I absolutely love
http://www.cartographersguild.com - such a great resource and a great group of talented people - if you check out our devlog you'll notice we used an algorithmic, procedural style that I learned about through The Cartographer's Guild though in the end we rejected it in favor of the more hand-crafted and fantasy themed (and easy to make) Campaign Cartographer maps.
These are all fantastic questions, most of them were answered only after significant internal dialogue in our team. Let's hit them point by point.
1) Initial release has 15 custom agents, with the number you can recruit at any time dependent on which Old One you've chosen and how awakened your Old One currently is. To answer the second part I need to explain slightly how Agents work, Agents are "available" once they've been corrupted, so if you can satisfy the requirements for an agent they are considered available to you even though they haven't yet been recruited onto the map. When they are like this they offer passive bonuses, for instance if you satisfy the requirements for Baron Greywind he passively lowers Order throughout his hated cultures region, and any battles there will be assisted by some of his legions. If you recruit him as an Active Agent onto the map, you lose that bonus. You can corrupt Heroes and they operate similarly, giving you a spy in an adventuring group, army, or state depending on the location of the hero - when you "activate" them they join your side with their current stats intact and any "corruptible" abilities become their corrupted counterpart.
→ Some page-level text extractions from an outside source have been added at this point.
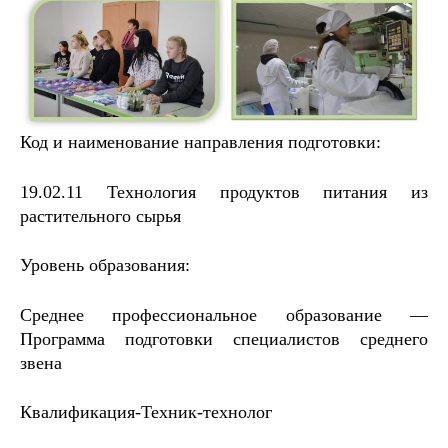
Код и наименование направления подготовки:
19.02.11 Технология продуктов питания из
растительного сырья
Уровень образования:
Среднее профессиональное образование —
Программа подготовки специалистов среднего
звена
Квалификация-Техник-технолог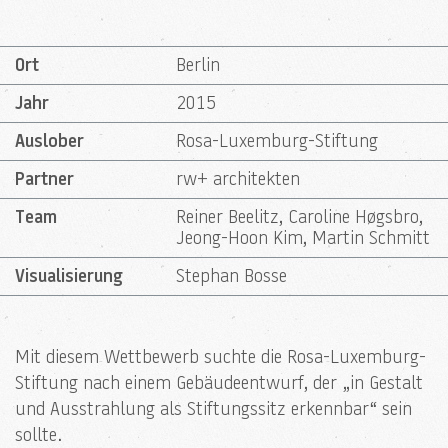
Ort
Berlin
Jahr
2015
Auslober
Rosa-Luxemburg-Stiftung
Partner
rw+ architekten
Team
Reiner Beelitz, Caroline
Høgsbro
,
Jeong-Hoon Kim, Martin Schmitt
Visualisierung
Stephan Bosse
Mit diesem Wettbewerb suchte die Rosa-Luxemburg-
Stiftung nach einem Gebäudeentwurf, der „in Gestalt
und Ausstrahlung als Stiftungssitz erkennbar“ sein
sollte.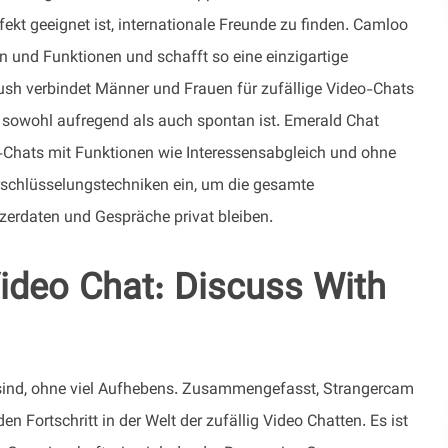
kt geeignet ist, internationale Freunde zu finden. Camloo
rn und Funktionen und schafft so eine einzigartige
ush verbindet Männer und Frauen für zufällige Video-Chats
e sowohl aufregend als auch spontan ist. Emerald Chat
eo-Chats mit Funktionen wie Interessensabgleich und ohne
rschlüsselungstechniken ein, um die gesamte
erdaten und Gespräche privat bleiben.
deo Chat: Discuss With
t sind, ohne viel Aufhebens. Zusammengefasst, Strangercam
en Fortschritt in der Welt der zufällig Video Chatten. Es ist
If they were in a precarious situation when they were activated, such as during combat, they will often do something deterimental to the other heroes before vanishing. Heroes stop leveling after they join your side, and operate like all other agents.
2) All of the guilds have special actions that can be taken, turning the thieves guild into an assassin's guild is unique to the "Underworld" guilds, but some of the others have corollaries. For instance, the Mage's Guild can be told to focus on a particular type of magic and the Merchant's Guild can begin selling mercenaries.
3) Currently that's not possible, the Chosen One would eventually declare himself and sages would SLOWLY figure out you were awakening and they'd raid your lair. It would be pretty easy to mod the game and allow it however. We WERE thinking of doing a scenario that you stay in deep slumber UNTIL an adventurer stumbles over you and awakens you, but it may not work out to be fun.
4) I like how you phrased this question, there is a "cultural limit" that most nations will go to when it comes to warring with eachother. In general they will fight limited wars for strategic objectives (which may be not so logically strategic depending on their personality) - in order to get them to commit their forces and fight a total war or a war of annihilation they'd have to really hate eachother, which CAN happen randomly but is unlikely without your intervention, either preventative (stop leader and bard type heroes from swaying public opinion and leader decisions) or purely malicious (staging border raids and massacres, inciting the peasants against a culture).
5) Yep, new civilizations are pretty easy to make. You need a culture to assign them, and a leader to rule them then you just specify their government type and you could drop them right in. Culture determines the "personality" of the POIs, mostly villagers, the Leader determines the political stance of the nation and its potential, and the Government Type effects its available actions when determining what course to take.
If you guys have any feedback on this stuff please let me know, I love hearing about our design choices and what you think sounds fun or what maybe we should explore doing a different way.